Blazemeter · 3dgiordano · Apr 28, 2026 · Apr 29, 2026 · Apr 29, 2026 · Apr 29, 2026
diff --git a/formatters/test.py b/formatters/test.py
@@ -93,3 +93,17 @@ def format_tests(tests: List[Any], params: Optional[dict] = None) -> List[Test]:
             )
         )
     return formatted_tests
+
+
+def format_tests_minimal(tests: List[Any], params: Optional[dict] = None) -> List[dict]:
+    formatted_tests = []
+    for test in tests:
+        formatted_tests.append({
+            "test_id": test.get("id"),
+            "test_name": test.get("name", "Unknown"),
+            "description": test.get("description", ""),
+            "created": get_date_time_iso(test.get("created")),
+            "updated": get_date_time_iso(test.get("updated")),
+            "project_id": test.get("projectId"),
+        })
+    return formatted_tests
diff --git a/main.py b/main.py
@@ -27,6 +27,25 @@
 from pathlib import Path
 from typing import Literal, cast
 
+# Patch MCP ArgModelBase so tools with an "arguments" param receive the full payload
+# when the client sends {"action": "x", "key": "value"} instead of {"arguments": {...}}
+from mcp.server.fastmcp.utilities import func_metadata
+from pydantic import model_validator
+
+_OriginalArgModelBase = func_metadata.ArgModelBase
+
+
+class _PatchedArgModelBase(_OriginalArgModelBase):
+    @model_validator(mode="before")
+    @classmethod
+    def _wrap_root_as_arguments(cls, data: object) -> object:
+        if isinstance(data, dict) and "arguments" not in data:
+            return {"arguments": data}
+        return data
+
+
+func_metadata.ArgModelBase = _PatchedArgModelBase
+
 from mcp.server.fastmcp import FastMCP
 
 from config.token import BzmToken, BzmTokenError
@@ -372,7 +391,10 @@ def get_token():
     return token
 
 
-def run(log_level: str = "CRITICAL", confirm_mode: ConfirmMode = ConfirmMode.DELETE):
+def run(
+        log_level: str = "CRITICAL",
+        confirm_mode: ConfirmMode = ConfirmMode.DELETE
+):
     token = get_token()
     instructions = """
 # BlazeMeter MCP Server
@@ -384,6 +406,11 @@ def run(log_level: str = "CRITICAL", confirm_mode: ConfirmMode = ConfirmMode.DEL
 - **Read action always gets more information** about a particular item than the list action. List only displays minimal information.
 - **Read the current user information at startup** to learn the username, default account, workspace and project, and other important information.
 - **Links anchors**: Never invent or add anchors to links if they do not originally have them.
+- **BlazeMeter tasks must use BlazeMeter MCP only**.
+- **No direct BlazeMeter API access** (including tokens/keys/curl/scripts/custom HTTP); do not bypass **BlazeMeter MCP** for speed/complexity.

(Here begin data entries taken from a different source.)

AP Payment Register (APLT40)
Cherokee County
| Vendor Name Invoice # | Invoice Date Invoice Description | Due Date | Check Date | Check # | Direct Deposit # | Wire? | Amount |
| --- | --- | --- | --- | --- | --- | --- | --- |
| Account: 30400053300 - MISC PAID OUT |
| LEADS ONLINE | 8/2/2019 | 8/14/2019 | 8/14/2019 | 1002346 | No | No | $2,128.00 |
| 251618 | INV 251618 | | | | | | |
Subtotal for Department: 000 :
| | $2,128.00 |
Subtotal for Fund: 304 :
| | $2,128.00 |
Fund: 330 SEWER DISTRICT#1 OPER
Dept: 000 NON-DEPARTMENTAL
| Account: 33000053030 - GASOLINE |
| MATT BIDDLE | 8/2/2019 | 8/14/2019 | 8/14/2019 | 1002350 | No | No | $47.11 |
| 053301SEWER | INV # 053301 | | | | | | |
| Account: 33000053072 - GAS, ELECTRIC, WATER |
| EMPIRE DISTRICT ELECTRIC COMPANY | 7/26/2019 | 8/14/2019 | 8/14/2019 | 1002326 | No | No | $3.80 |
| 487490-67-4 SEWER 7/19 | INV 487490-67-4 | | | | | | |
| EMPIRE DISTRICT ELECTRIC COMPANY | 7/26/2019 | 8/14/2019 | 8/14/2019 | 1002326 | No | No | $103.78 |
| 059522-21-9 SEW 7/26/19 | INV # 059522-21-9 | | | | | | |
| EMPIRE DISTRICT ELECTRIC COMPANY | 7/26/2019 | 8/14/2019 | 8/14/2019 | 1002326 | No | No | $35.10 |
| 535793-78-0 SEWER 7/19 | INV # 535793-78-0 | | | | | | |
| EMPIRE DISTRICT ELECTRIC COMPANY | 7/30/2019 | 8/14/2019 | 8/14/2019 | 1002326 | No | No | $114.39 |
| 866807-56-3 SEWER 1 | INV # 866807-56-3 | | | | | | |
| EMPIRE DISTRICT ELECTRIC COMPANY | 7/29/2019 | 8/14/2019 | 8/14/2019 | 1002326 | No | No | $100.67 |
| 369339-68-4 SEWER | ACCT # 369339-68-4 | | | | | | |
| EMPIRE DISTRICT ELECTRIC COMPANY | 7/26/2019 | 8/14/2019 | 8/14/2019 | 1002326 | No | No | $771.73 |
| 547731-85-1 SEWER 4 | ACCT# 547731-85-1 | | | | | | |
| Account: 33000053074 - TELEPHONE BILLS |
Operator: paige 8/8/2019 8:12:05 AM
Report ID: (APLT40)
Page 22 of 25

+- If unsupported in **BlazeMeter MCP**, state limitation and stop: `I cannot use direct BlazeMeter API access; I must operate exclusively through BlazeMeter MCP.`
+- **Maximize safe parallel execution** for independent BlazeMeter MCP actions; avoid unnecessary sequential steps.
+- Prefer BlazeMeter MCP batch/concurrent calls when available. Serialize only when strict data dependencies require ordering.
 
 ## Hierarchy and Dependencies
 
@@ -406,12 +433,14 @@ def run(log_level: str = "CRITICAL", confirm_mode: ConfirmMode = ConfirmMode.DEL
 - **Actions requiring confirmation**: Creating tests, configuring load/locations/failure criteria, uploading assets, starting executions, or any other write/modify operations.
 - **How to request**: Clearly state what action you're about to perform and on which workspace/project. Wait for user approval before proceeding.
 
-## Proactive Knowledge Consultation
+## Knowledge Consultation
 
-- **ALWAYS consult BlazeMeter Skills and Help tools first** before answering questions, configuring tests, interpreting results, troubleshooting, or providing recommendations.
-- **Use `blazemeter_skills`**: Access specialized knowledge about performance testing, best practices, troubleshooting, and official guides.
-- **Use `blazemeter_help`**: Consult documentation, help categories, and specific guides.
-- **Golden rule**: If you're not 100% certain about something related to BlazeMeter, consult Skills or Help first, and if you can't find it and need to search online, always prioritize the domain site blazemeter.com .
+- **Plan from the information gap**: use the minimum tool calls needed to resolve unknowns.
+- **Use Skills/Help only when needed**: ambiguity, conflict, uncertainty, or complex interpretation not covered by tool definitions.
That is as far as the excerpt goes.